§ Data provided:
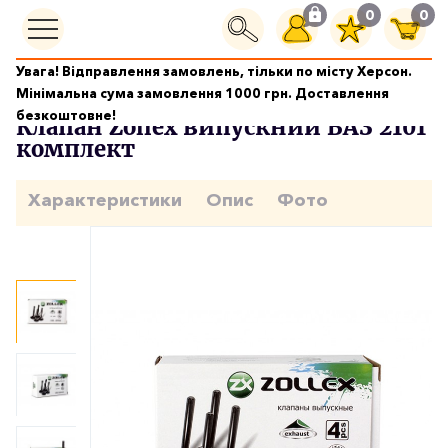
0
0
Увага! Відправлення замовлень, тільки по місту Херсон.
Двигун
Клапан Zollex випускний ВАЗ 2101 комплект
Мінімальна сума замовлення 1000 грн. Доставлення
безкоштовне!
Клапан Zollex випускний ВАЗ 2101
комплект
Характеристики
Опис
Фото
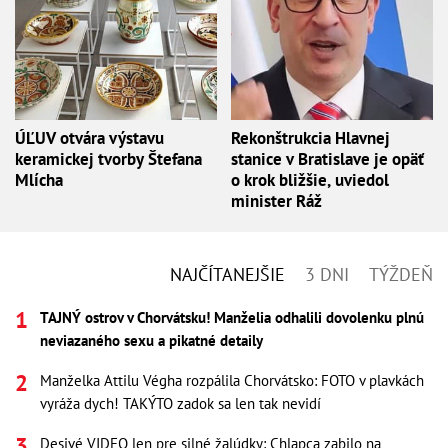
ÚĽUV otvára výstavu
Rekonštrukcia Hlavnej
keramickej tvorby Štefana
stanice v Bratislave je opäť
Mlícha
o krok bližšie, uviedol
minister Ráž
NAJČÍTANEJŠIE
3 DNI
TÝŽDEŇ
TAJNÝ ostrov v Chorvátsku! Manželia odhalili dovolenku plnú
neviazaného sexu a pikatné detaily
Manželka Attilu Végha rozpálila Chorvátsko: FOTO v plavkách
vyráža dych! TAKÝTO zadok sa len tak nevidí
Desivé VIDEO len pre silné žalúdky: Chlapca zabilo na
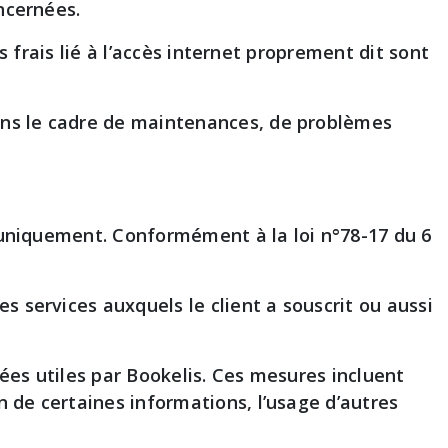
ncernées.
s frais lié à l’accès internet proprement dit sont
ans le cadre de maintenances, de problèmes
s uniquement. Conformément à la loi n°78-17 du 6
 services auxquels le client a souscrit ou aussi
gées utiles par Bookelis. Ces mesures incluent
 de certaines informations, l’usage d’autres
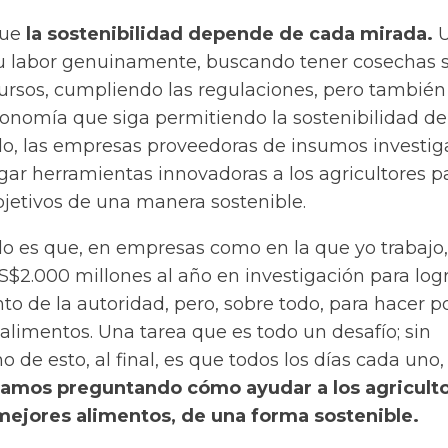
que
la sostenibilidad depende de cada mirada.
su labor genuinamente, buscando tener cosechas 
ursos, cumpliendo las regulaciones, pero también
nomía que siga permitiendo la sostenibilidad de
ado, las empresas proveedoras de insumos investig
gar herramientas innovadoras a los agricultores p
bjetivos de una manera sostenible.
lo es que, en empresas como en la que yo trabajo,
S$2.000 millones al año en investigación para log
o de la autoridad, pero, sobre todo, para hacer p
alimentos. Una tarea que es todo un desafío; sin
 de esto, al final, es que todos los días cada uno
amos preguntando cómo ayudar a los agriculto
mejores alimentos, de una forma sostenible.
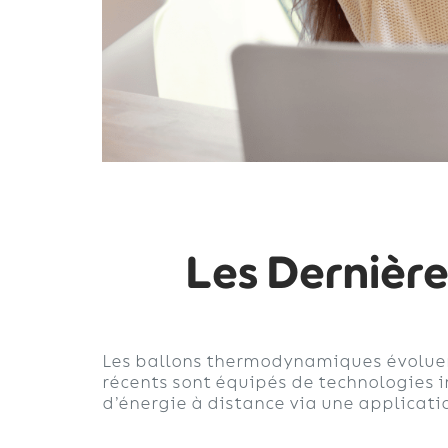
Les Dernière
Les ballons thermodynamiques évoluen
récents sont équipés de technologies 
d’énergie à distance via une applicati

§ What needs to be done: Since the pictures are not part of the copy, please transcribe only the lines above from the one with "neviazaného sexu a pikatné detaily" through the one with "s uniquement. Conformément", exactly and with both ends.

§ Response:
neviazaného sexu a pikatné detaily
Manželka Attilu Végha rozpálila Chorvátsko: FOTO v plavkách
vyráža dych! TAKÝTO zadok sa len tak nevidí
Desivé VIDEO len pre silné žalúdky: Chlapca zabilo na
ncernées.
s frais lié à l’accès internet proprement dit sont
ans le cadre de maintenances, de problèmes
s uniquement. Conformément à la loi n°78-17 du 6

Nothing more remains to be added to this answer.